Another layer of torment: ‘COVID shame’
Northwestern Medicine experts discuss the overwhelming feelings of guilt for having contracted the illness
As if contracting COVID-19 weren’t stressful enough, add another layer of mental torment to the illness. It’s the guilt and shame someone feels if they become infected.
Northwestern Medicine mental health experts spoke to Northwestern Now about “COVID shame” and how patients can cope with it.
Worried about what others think?
“Several patients with COVID-19 have struggled with feeling excessive guilt as if they did something wrong, even if they followed all the recommendations to stay safe,” said Sheehan Fisher, a psychologist and assistant professor of psychiatry and behavioral sciences at Northwestern University Feinberg School of Medicine. “They start to second guess themselves about their choices and decision making and worry about what others will think of them.
“The guilt adds extra suffering, even if they are asymptomatic. The guilt adds to their stress and anxiety.
“They also feel a level of social shame. The shame makes them want to avoid social interaction over the phone or even getting social support from friends, because they don’t want to be judged. Social support helps with the stress of dealing with having COVID. People want support, but feel they can’t talk to anyone, so that exacerbates the stress.”
‘I try to ground them in reality’
“I try to ground them in reality to focus on the fact that they know they followed the recommendations and didn’t do anything reckless,” Fisher said. “The guilt isn’t a sign of a true mistake made, but an emotional experience based on social pressure. I try to help them accept they can’t control how others think. Plus, their fears may be imaginary about how others are viewing or judging them.
“I try to encourage people to be kind to others because all of us are at risk, and all of us could make some choice that allows us to contract COVID, even if we engage in a conversative approach.”
Feel like you’re wearing a scarlet letter?
“Some of my patients feel guilty about just having a cough or sniffle because people look at them as if they are wearing a scarlet letter, before they are even tested,” said Dr. Crystal Clark, a psychiatrist and associate professor of psychiatry and behavioral sciences at Feinberg. “They may just have a routine cold, but that has come up in a lot of conversations personally and professionally.
“This shame has resulted in some people choosing not to get tested. They believe that they have been doing everything as they should and feel like, ‘I can’t have this.’ They avoid finding out, because if they do, it’s that guilt and shame that goes with that.
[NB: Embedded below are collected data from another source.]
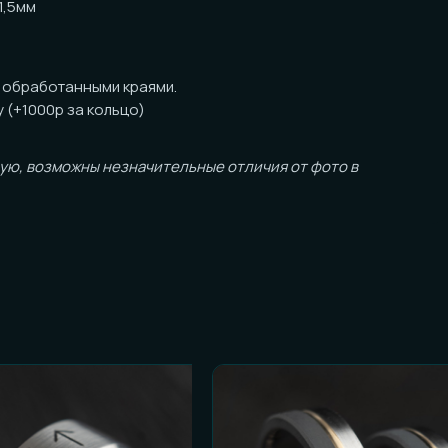
за кольцо)
ожны незначительные отличия от фото в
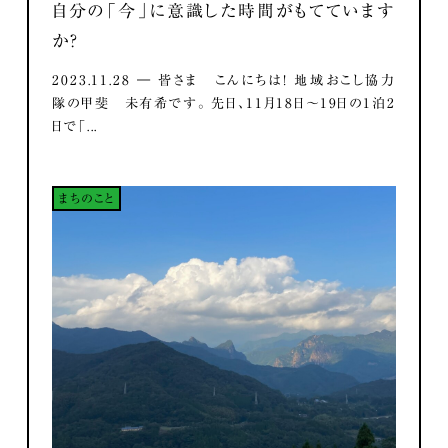
自分の「今」に意識した時間がもてています
か？
2023.11.28 ― 皆さま こんにちは！ 地域おこし協力
隊の甲斐 未有希です。 先日、11月18日～19日の1泊2
日で「...
まちのこと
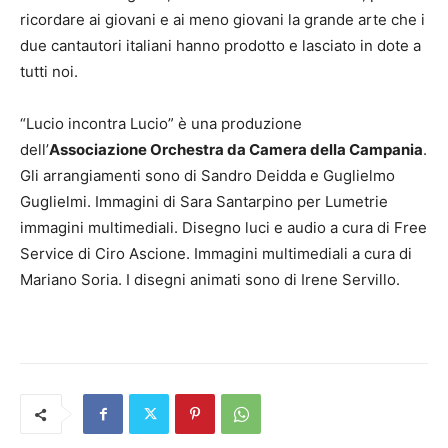
ricordare ai giovani e ai meno giovani la grande arte che i
due cantautori italiani hanno prodotto e lasciato in dote a
tutti noi.
“Lucio incontra Lucio” è una produzione
dell’
Associazione Orchestra da Camera della Campania
.
Gli arrangiamenti sono di Sandro Deidda e Guglielmo
Guglielmi. Immagini di Sara Santarpino per Lumetrie
immagini multimediali. Disegno luci e audio a cura di Free
Service di Ciro Ascione. Immagini multimediali a cura di
Mariano Soria. I disegni animati sono di Irene Servillo.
“If a person does test positive, there is a lot of rumination around ‘how did I get this, what did I do or what haven’t I done?’ They mentally rehearse everything they did to try to avoid getting this virus and feel they failed or were inept to protect themselves. They might not share with family or friends that have COVID because of that shame. They are hiding and not wanting to share.
“It can be very isolating and reduces the support that people need when they are going through any illness or stressful time. It leaves them with a lot of negative thoughts or ruminations which can result in increased anxiety and depression.”
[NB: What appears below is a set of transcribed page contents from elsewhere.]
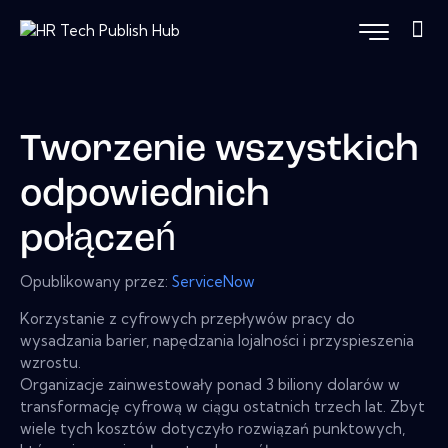
Tworzenie wszystkich
odpowiednich
połączeń
Opublikowany przez:
ServiceNow
Korzystanie z cyfrowych przepływów pracy do
wysadzania barier, napędzania lojalności i przyspieszenia
wzrostu.
Organizacje zainwestowały ponad 3 biliony dolarów w
transformację cyfrową w ciągu ostatnich trzech lat. Zbyt
wiele tych kosztów dotyczyło rozwiązań punktowych,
It doesn’t mean you did the wrong things
“I remind them that we know this virus and the new the variants are highly infectious. And, although many are doing everything recommended by the FDA in being vaccinated and boosted and wearing masks, there is still a risk for catching this virus. Catching it doesn’t mean they didn’t do what they were supposed to do.
“Still get vaccinated, still mask — it might be the difference between life and death. If you are vaccinated and get boosted, you are less likely to have severe complications from this virus.
“If you have any respiratory symptoms, get tested. We still need everyone’s efforts in not spreading it. Let people know and quarantine until you are feeling better. That’s the only way we have of fighting this.”
For those who don’t have the virus, Clark said, “We have to do better at being less judgmental. We can’t assume someone who gets sick has been irresponsible.”